The NECC, located in Southborough, Mass., just outside of Boston, is an elementary and secondary school that aims to provide children diagnosed with an autism spectrum disorder with the teaching and life skills they need to increase their independence. The school is known for its research on and application of applied behavioral analysis. Rodriguez commented, “The school is extremely organized, especially in personalizing each student's curriculum to fit his or her individual needs. No student with an autism spectrum disorder is the same, and NECC does an excellent job tailoring to the students' unique needs, regardless of age or gender.”
Rodriguez’s internship at NECC is building off previous experience working with both children and adults with disabilities. Through Hamilton’s Introduction to Disabilities class, she volunteered at the Kelberman Center and Upstate Cerebral Palsy in Utica, working primarily with people with autism spectrum disorders. She first encountered NECC during a field trip with her psychology class. She described the effects of her visit, saying, “After visiting the site, I fell in love with the environment and the research NECC takes a part of.” When she found out that NECC offers summer internships, she knew she wanted to work there.
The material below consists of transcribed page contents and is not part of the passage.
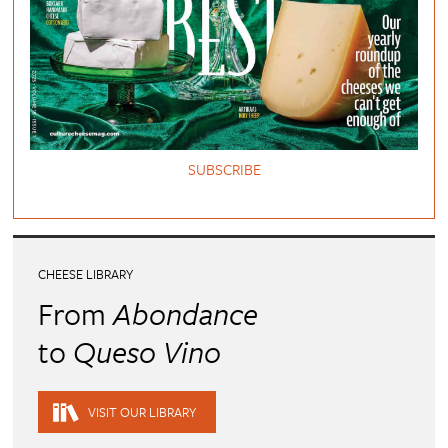
SUBSCRIBE
CHEESE LIBRARY
From
Abondance
to
Queso Vino
VISIT OUR LIBRARY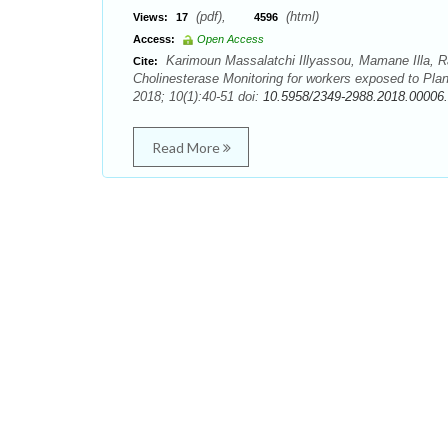
(pdf),
(html)
Views:
17
4596
Access:
Open Access
Karimoun Massalatchi Illyassou, Mamane Illa,
Cite:
Cholinesterase Monitoring for workers exposed to Plan
2018; 10(1):40-51 doi:
10.5958/2349-2988.2018.00006
Read More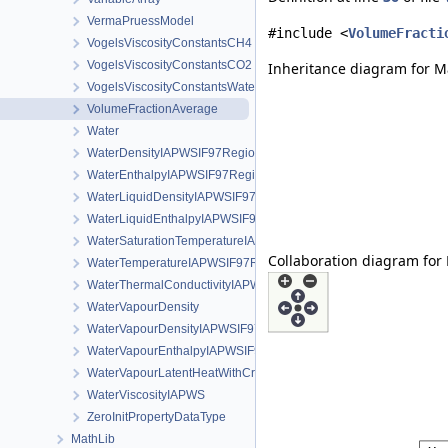
VermaPruessModel
#include <
VolumeFracti
VogelsViscosityConstantsCH4
VogelsViscosityConstantsCO2
Inheritance diagram for M
VogelsViscosityConstantsWater
VolumeFractionAverage
Water
WaterDensityIAPWSIF97Region1
WaterEnthalpyIAPWSIF97Region1
WaterLiquidDensityIAPWSIF97Region4
WaterLiquidEnthalpyIAPWSIF97Region4
WaterSaturationTemperatureIAPWSIF97Region4
Collaboration diagram for
WaterTemperatureIAPWSIF97Region1
WaterThermalConductivityIAPWS
WaterVapourDensity
WaterVapourDensityIAPWSIF97Region4
WaterVapourEnthalpyIAPWSIF97Region4
WaterVapourLatentHeatWithCriticalTemperature
WaterViscosityIAPWS
ZeroInitPropertyDataType
MathLib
As a full-time intern, Rodriguez works as a teacher, applying NECC’s philosophy of individualized and evidence-based teaching. She explained, “I’m expected to know and be able to teach each student their own individualized programs while adapting my interaction depending on the student and the situation at any given time.” Rodriguez is also able to conduct her own research, collecting data while interacting with the students. She then applies her analysis to determine in which areas a student might need more assistance.
Rodriguez has found working closely with the students to be one of the most rewarding parts of her job. She noted, “It amazes me everyday how the students accommodate to their environment, and I love how I am truly getting to know the students,” she said. “While each child is different, it is those differences that make them special and a joy to work with.”
Rodriguez has yet to decide what she would like to do after graduation, but she hopes that her internship at NECC will help her to narrow down her choices. She hopes to apply her psychology major to her future work, and after her internship, she is considering continuing in a similar environment. Her internship is supported by the Christine Bell Vilsack ’72 Internship Fund, through Hamilton’s Career Center.
Rodriguez is a graduate of Frederick Douglass Academy in New York City.